En bref

  • Le ministère américain de la Justice a démantelé les infrastructures C2 des botnets Aisuru, KimWolf, JackSkid et Mossad, responsables de plus de 300 000 commandes DDoS.
  • Ces botnets contrôlaient plus de 3 millions d'appareils IoT compromis (caméras, routeurs, DVR) et sont liés à l'attaque DDoS record de 31,4 Tbps enregistrée en novembre 2025.
  • L'opération internationale associe les États-Unis, l'Allemagne et le Canada, avec le soutien de Cloudflare, Akamai, AWS, Google et Oracle.

Ce qui s'est passé

Les autorités américaines, allemandes et canadiennes ont mené une opération conjointe pour neutraliser les serveurs de commande et de contrôle (C2) de quatre botnets majeurs : Aisuru, KimWolf, JackSkid et Mossad. Selon le DoJ, ces réseaux malveillants avaient compromis plus de 3 millions d'appareils connectés, principalement des caméras de surveillance, des enregistreurs vidéo numériques (DVR) et des routeurs Wi-Fi domestiques.

Le botnet Aisuru a émis à lui seul plus de 200 000 commandes d'attaques DDoS, tandis que KimWolf en comptabilisait 25 000. JackSkid et Mossad, moins connus, ont respectivement lancé 90 000 et 1 000 commandes. En février 2026, Cloudflare avait attribué à Aisuru/KimWolf l'attaque DDoS la plus puissante jamais enregistrée : un pic de 31,4 Tbps qui n'a duré que 35 secondes en novembre 2025.

L'enquête a mobilisé un consortium impressionnant d'acteurs privés, dont Akamai, Amazon Web Services, Cloudflare, DigitalOcean, Google, Lumen, Nokia, Okta, Oracle, PayPal, SpyCloud, Team Cymru et QiAnXin XLab. Cette collaboration public-privé illustre la montée en puissance des partenariats pour lutter contre les menaces DDoS à grande échelle, comme le souligne le département de la Justice.

Pourquoi c'est important

Les attaques DDoS de cette ampleur représentent une menace directe pour les infrastructures critiques, les fournisseurs cloud et les entreprises dépendantes du numérique.
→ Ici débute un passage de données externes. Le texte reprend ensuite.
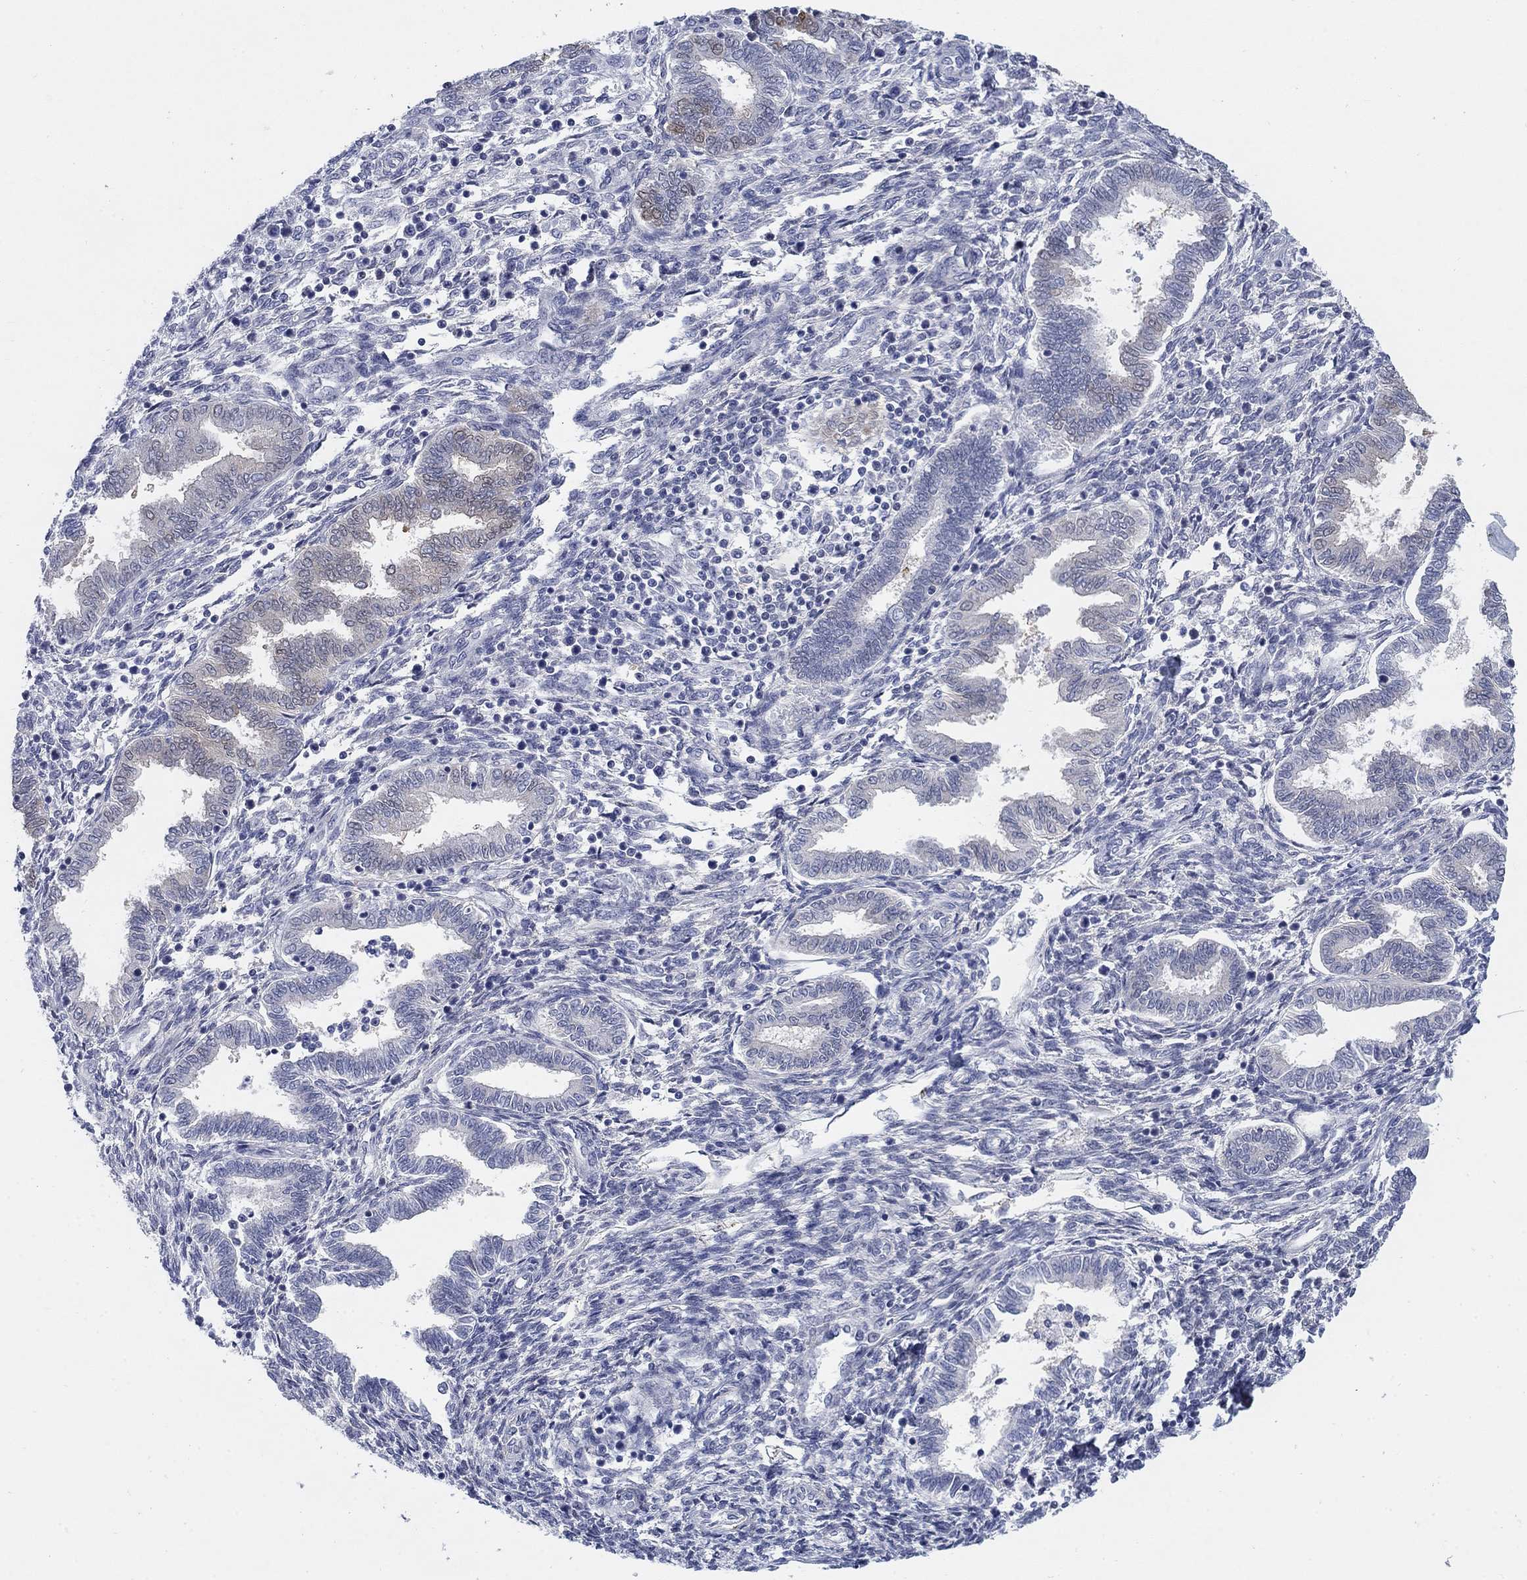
{"staining": {"intensity": "negative", "quantity": "none", "location": "none"}, "tissue": "endometrium", "cell_type": "Cells in endometrial stroma", "image_type": "normal", "snomed": [{"axis": "morphology", "description": "Normal tissue, NOS"}, {"axis": "topography", "description": "Endometrium"}], "caption": "Immunohistochemical staining of benign endometrium reveals no significant positivity in cells in endometrial stroma.", "gene": "MYO3A", "patient": {"sex": "female", "age": 42}}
Le seuil des 31 Tbps, franchi pour la première fois, démontre que les botnets IoT ont atteint une capacité de nuisance sans précédent. Avec des millions d'objets connectés mal sécurisés déployés chaque année, la surface d'attaque ne cesse de croître.
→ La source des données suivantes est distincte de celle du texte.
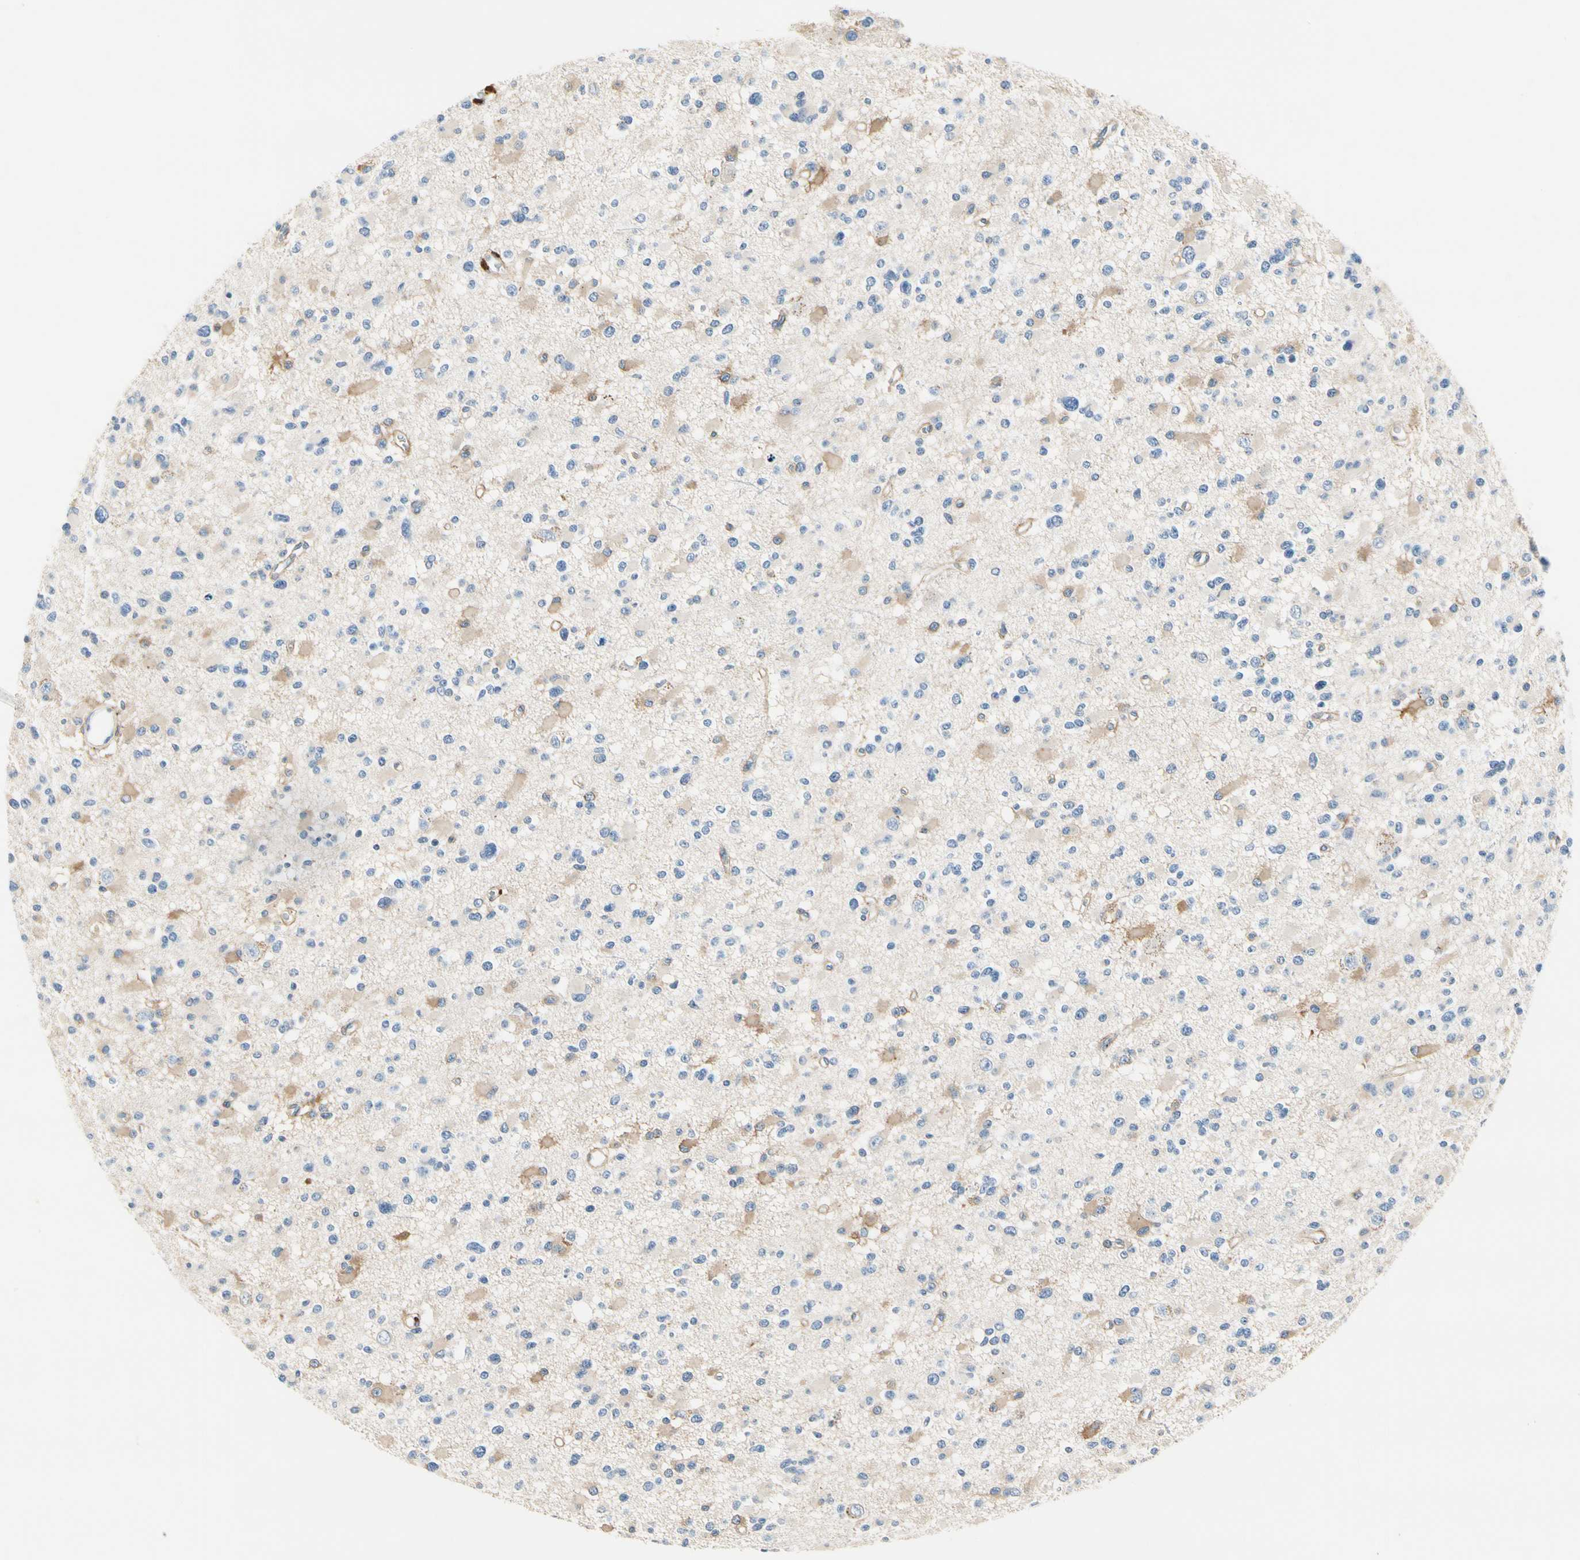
{"staining": {"intensity": "moderate", "quantity": "<25%", "location": "cytoplasmic/membranous"}, "tissue": "glioma", "cell_type": "Tumor cells", "image_type": "cancer", "snomed": [{"axis": "morphology", "description": "Glioma, malignant, Low grade"}, {"axis": "topography", "description": "Brain"}], "caption": "High-magnification brightfield microscopy of glioma stained with DAB (brown) and counterstained with hematoxylin (blue). tumor cells exhibit moderate cytoplasmic/membranous expression is seen in about<25% of cells. (Brightfield microscopy of DAB IHC at high magnification).", "gene": "TGFBR3", "patient": {"sex": "female", "age": 22}}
Pour les entreprises françaises, cette affaire rappelle l'importance de sécuriser les équipements réseau et de surveiller le trafic anormal sur les réseaux internes. Les appareils IoT en fin de vie, souvent dépourvus de correctifs, constituent des cibles privilégiées pour les opérateurs de botnets, comme l'a montré l'exploitation récente de routeurs D-Link obsolètes.

Ce qu'il faut retenir

  • Plus de 3 millions d'appareils IoT compromis : mettez à jour le firmware de vos équipements connectés et désactivez ceux en fin de support.
  • Le record DDoS de 31,4 Tbps souligne la nécessité de solutions anti-DDoS robustes pour toute infrastructure exposée sur Internet.
  • La coopération internationale et public-privé est désormais indispensable face à des botnets de cette envergure : surveillez les bulletins d'alerte du CERT-FR et de l'ANSSI.

Comment protéger ses appareils IoT contre l'enrôlement dans un botnet ?

Changez les identifiants par défaut de tous vos appareils connectés, appliquez systématiquement les mises à jour firmware, segmentez votre réseau pour isoler les équipements IoT, et remplacez les appareils en fin de vie qui ne reçoivent plus de correctifs de sécurité. Un audit régulier du trafic réseau permet aussi de détecter les communications suspectes vers des serveurs C2.